MD Anderson Partners with Takeda to Develop CAR Natural Killer-Cell Therapy

November 7, 2019
Seth Augenstein
Seth Augenstein

The University of Texas MD Anderson Cancer Center and Takeda Pharmaceutical Company Limited have entered an exclusive license agreement and research agreement to develop and market chimeric antigen receptor-directed natural killer-cell therapies.

The University of Texas MD Anderson Cancer Center and Takeda Pharmaceutical Company Limited have entered an exclusive license agreement and research agreement to develop and market chimeric antigen receptor-directed natural killer (CAR NK)-cell therapies.

Under the agreement, Takeda will receive access to MD Anderson’s treatment platform in order to develop and commercialize the CAR NK-cell therapies for up to 4 programs, according to the announcement made Tuesday. 

“With their expertise in hematologic malignancies and commitment to developing next-generation cell therapies, Takeda is the ideal collaborator to help our team advance CAR NK-cell therapies to patients in need of treatments,” said Katy Rezvani, MD, PhD, a professor of stem cell transplantation and cellular therapy at MD Anderson.

The therapy has a similar strategy to the much-touted CAR T-cell therapy, which shows major promise in many cancers, by collecting certain white blood cells of patients, arming them with targeted surface receptors to battle the subject’s particular cancer, and then infusing them back into the patient’s blood.  

However, chemotherapy may leave some patients without sufficient autologous T cells in their blood for treatment with CAR T-cell therapy, while others may not have the time that is required for a laboratory to generate enough T cells, according to the researchers. 

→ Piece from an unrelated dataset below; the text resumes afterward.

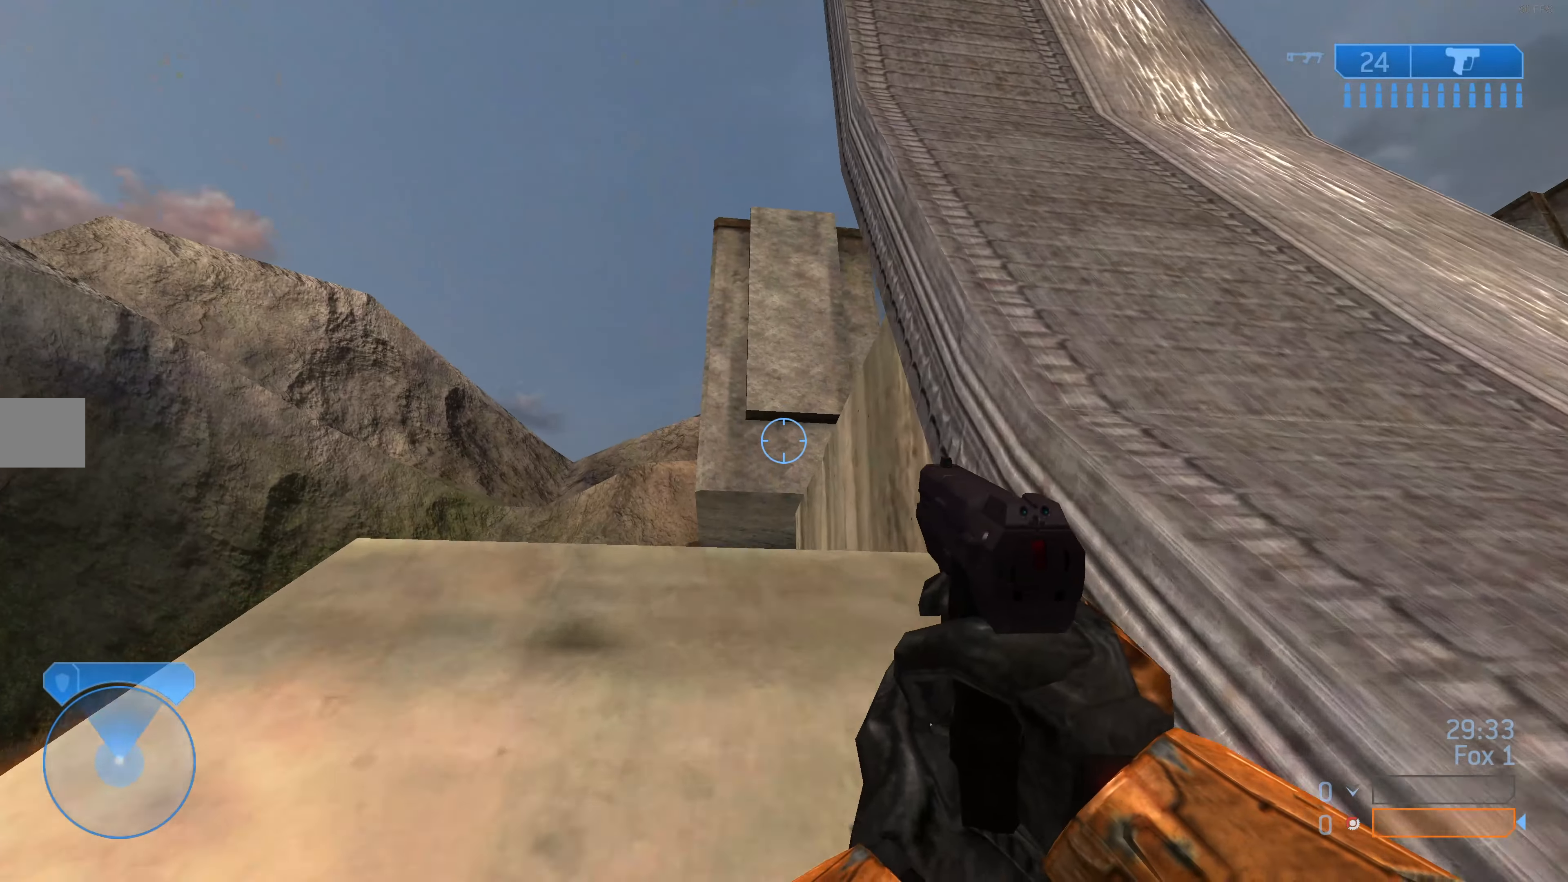
{"buttons": [], "left_stick": "center", "right_stick": "center", "events": [[166, "L2", "up"], [233, "left_stick", "up-left"], [400, "left_stick", "center"]]}
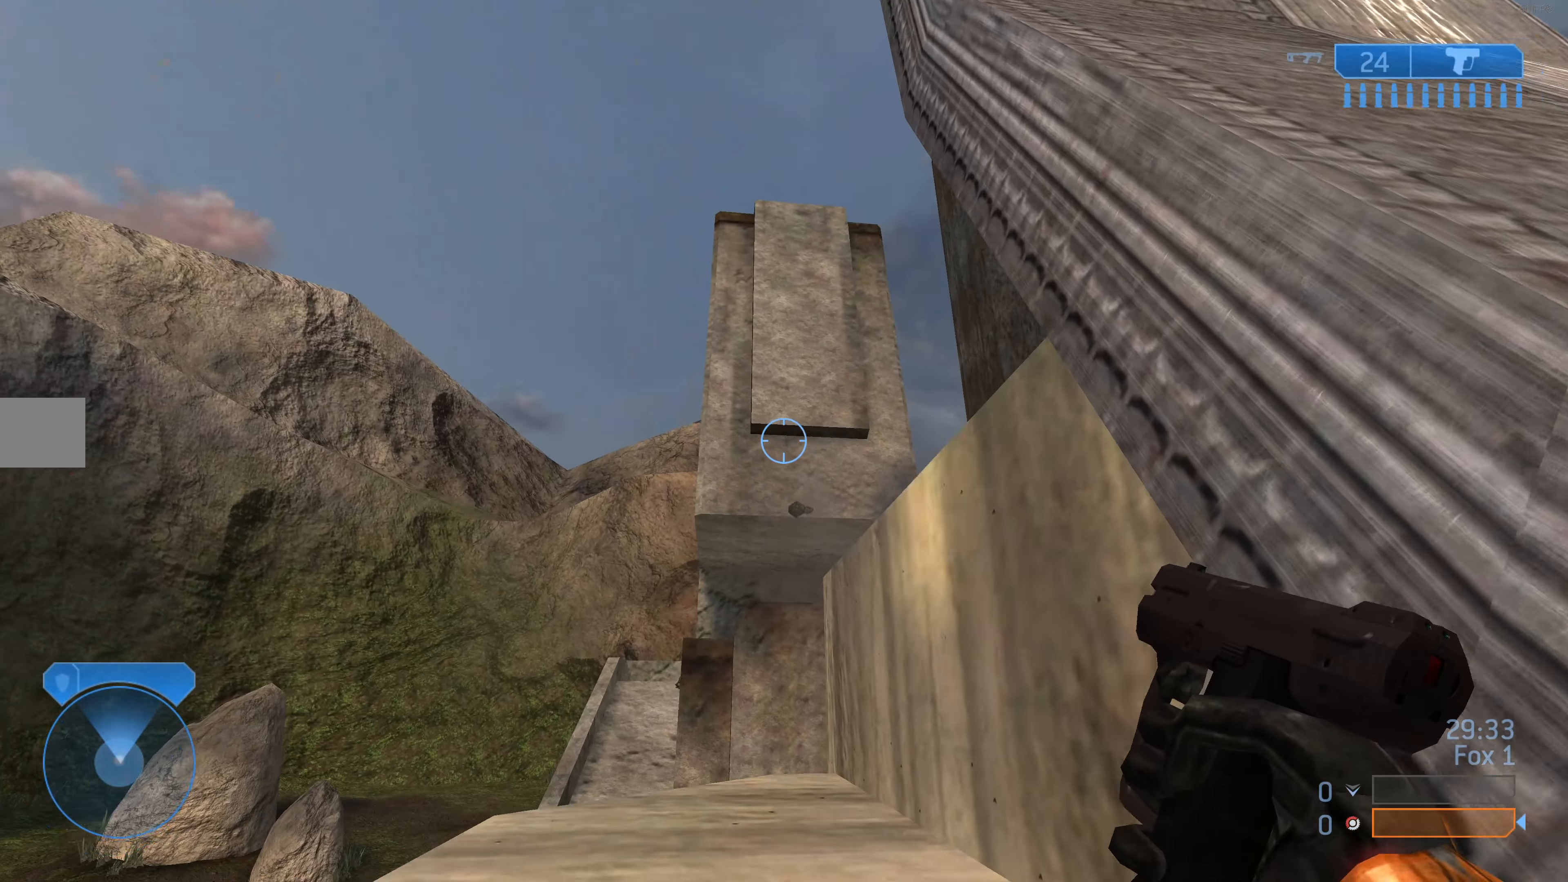
{"buttons": [], "left_stick": "center", "right_stick": "center", "events": [[66, "left_stick", "down"], [133, "right_stick", "up"], [233, "right_stick", "center"], [400, "left_stick", "center"]]}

CAR NK-cell therapy, developed at MD Anderson, uses natural killer cells from cord blood. The team has said that it allows production of a therapy that doesn’t have to be tailored for each and every patient-and also obviates the possibility of graft-versus host disease, which is a danger with some T-cell varieties.

The MD Anderson team used a retrovirus to introduce new genes into the NK cells: CD19 is added to increase the CAR NK specificity for B-cell malignancies; interleukin 15 (IL15) is added to prolong the present of the cells in the body; and a CASP9-based “suicide gene” as a kind of safety measure, which can be activated to trigger apoptosis by small-molecule dimerizers if there is toxicity after infusion.

In announcing the agreement, MD Anderson and Takeda emphasized that the off-the-shelf CAR NK treatment could be administered at outpatient locations.

So far, the treatment has proven safe: An ongoing phase I/2a clinical study in patients with relapsed and refractory B-cell malignancies showed that the CD19 CAR NK-therapy has not been associated with the severe cytokine release syndrome or neurotoxicity observed with existing CAR-T therapies. 

Takeda said they plan to initiate a pivotal study of the CD19 CAR NK-cell therapy in 2021. 

MD Anderson receives an upfront payment that was unspecified by the parties as part of the deal, as well as tiered royalties on eventual net sales, according to the statement. 

Rezvani said the goal is to make therapies that get to patients and ultimately change lives. 

“Our vision is to improve upon existing treatments by developing armored CAR NKs that could be administered off-the-shelf in an outpatient setting-enabling more patients to be treated effectively, quickly, and with minimal toxicities,” said Rezvani.